8. Ondernemers liquideren per vergissing begonnen investeringsprojecten: faillissementen en opschorting van betaling. Wijdverbreid pessimisme.

Denk maar aan de wolkenkrabbers in Rusland die niet afgewerkt raken, of het onzekere lot van bedrijven in bv. de reclamesector.

9. Meer bankfaillissementen: minder solvabele banken hebben te maken met serieuze moeilijkheden. Kredietcontractie.

In vrijwel alle ernstige economische crisissen in de geschiedenis gingen banken failliet. Een bankfaillissement heeft doorgaans één van twee oorzaken: a) de aandeelhouders, steeds alert voor de solvabiliteit van bedrijven waarin ze beleggen, beginnen in te zien dat het bankpapier (vaak door andere banken uit het niets gecreëerd) waarin "hun" bank haar activa belegd heeft in hoge mate overgewaardeerd is (wat vaak het geval is in een economie die "dronken" is door het goedkope krediet) en dat de bank in feite maar weinig of helemaal niet solvabel is. Hierdoor verwachten ze (met goede reden) een faillissement of een sterke waardedaling van de aandelen, en ze verkopen hun aandelen. De andere mogelijke oorzaak van een bankfaillissement is een initiatief van de spaarders die hun geld bij de bank in bewaring hebben gebracht. Op het moment dat het voor hen duidelijk wordt dat de bank hun geld niet netjes bewaart, waardoor ze maar een klein aandeel van de spaarders daadwerkelijk kan uitbetalen als die daarom vragen, trekken ze massaal hun geld weg uit de bank. Een andere motivatie voor spaarders om hun geld uit hun bank weg te halen is dat ze het willen verkopen omdat het steeds maar meer in waarde daalt.
Nu zijn in België drie banken op een haar na failliet gegaan:

Fortis' aandeel crashte in september 2008 tot 5,18 €, een koers die 71% lager was dan januari van dat jaar. Bijna 100 miljard (!) euro overheidssteun (in de vorm van extra staatsschuld was niet voldoende om haar van de ondergang te redden, en Fortis werd overgenomen door BNP Paribas (zie het goed gedocumenteerde Wikipedia-artikel).

Dexia zat met een liquiditeitstekort van maar liefst 100 miljard euro en werd, ook in september, gered van het faillissement. Reuters rapporteert:
Dexia, the world's largest municipal lender, received a 6.4 billion euro ($9.01 billion) bailout by France, Belgium, Luxembourg and key shareholders in September and later won state guarantees for its new borrowing.
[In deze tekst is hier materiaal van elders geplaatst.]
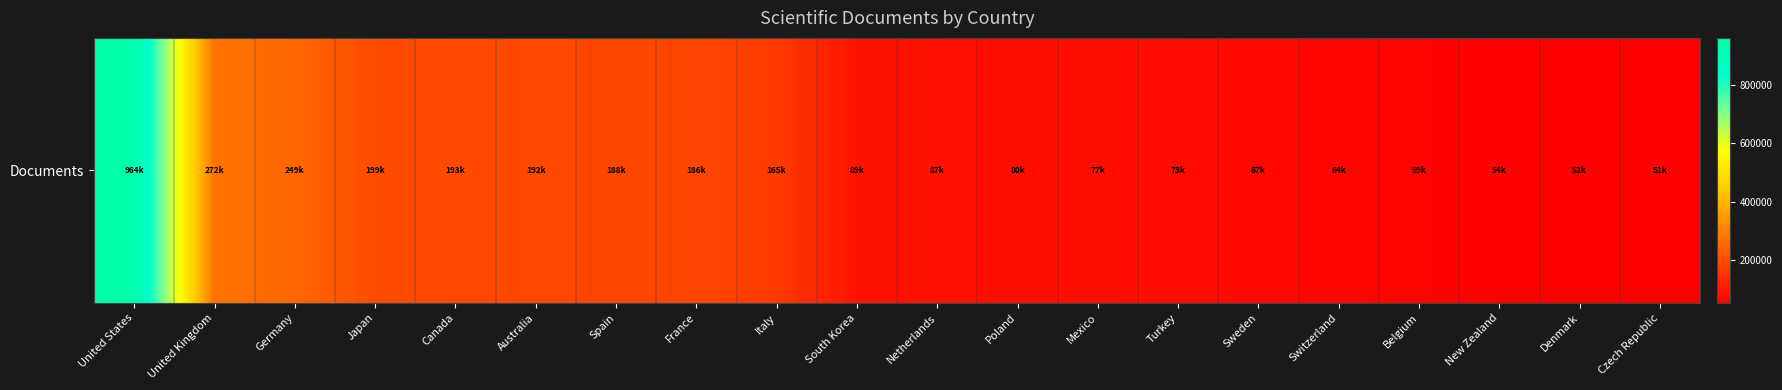

Between Mexico and Spain, which is larger?

Spain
KBC was in januari 2009 ei zo na bankroet. De Standaard schrijft:

"Sinds oktober 2008 moest KBC driemaal om overheidssteun vragen en kreeg het bijna 30 miljard euro in herkapitalisaties en overheidswaarborgen. 'Voor een bank met een balans van 425 miljard dollar (300 miljard euro) is dat een verbijsterend bedrag, dat de overheidsinjecties in Royal Bank of Scotland overstijgt', schrijft de Amerikaanse krant [New York Times]."

Het feit dat overheden banken niet toelaten om failliet te gaan is geen oplossing van het probleem, maar helaas een verergering ervan. De "geredde" banken zijn helemaal niet gered, maar eerder gaan ze door als inherent insolvabele zombie-banken, die nog steeds geld en krediet uit het niets creëren en zo de economie verder ziek maken en de crisis verlengen en verergeren.

10. Er worden opnieuw werknemers aangenomen in de sectoren die zich dicht bij de consumptie bevinden.

De mensen die ontslagen werden in de kapitaalgoederensector worden aangenomen in sectoren die in (opnieuw sterker gewaardeerde) basisbehoeften voorzien zoals voeding, veiligheid, efficiënt transport, enz.

11. Men consumeert kapitaal, en de productiestructuur wordt korter.

De artificiële verlenging van de productiestructuur (door de uit het niets gecreëerde kredieten werd meer geïnvesteerd dan eigenlijk mogelijk was met het beschikbare kapitaal) wordt nu duchtig ingekort tot een niveau die overeen stemt met het werkelijk aanwezige kapitaal in de economie. Kort gezegd: auto's Cardoen (met een kort traject tussen producent en consument) wint het met kop en schouders van de lange keten diensten die bijvoorbeeld een Mercedes-garage aanbiedt. Gedwongen door het algemene gebrek aan kapitaal (zowel bij consumenten als bij de producenten) ontwikkelen ondernemers oplossingen die passen in kortere, minder kapitaalsintensieve, productieketens. Cardoen en Colruyt, maar ook de schoenmaker om de hoek die door schoenen op te lappen een lang en duur productieproces van stof en rubber tot nieuwe schoen overbodig maakt, zijn hier voorbeelden van.


12. De productie van consumptiegoederen en -diensten vertraagt.

Door de veranderde vraag moet de economie zich aanpassen. Dit kost tijd, waardoor de productie van consumptiegoederen en -diensten vertraagt.

13. De relatieve prijzen van consumptiegoederen stijgt nog meer (verminderd aanbod en toegenomen monetaire vraag).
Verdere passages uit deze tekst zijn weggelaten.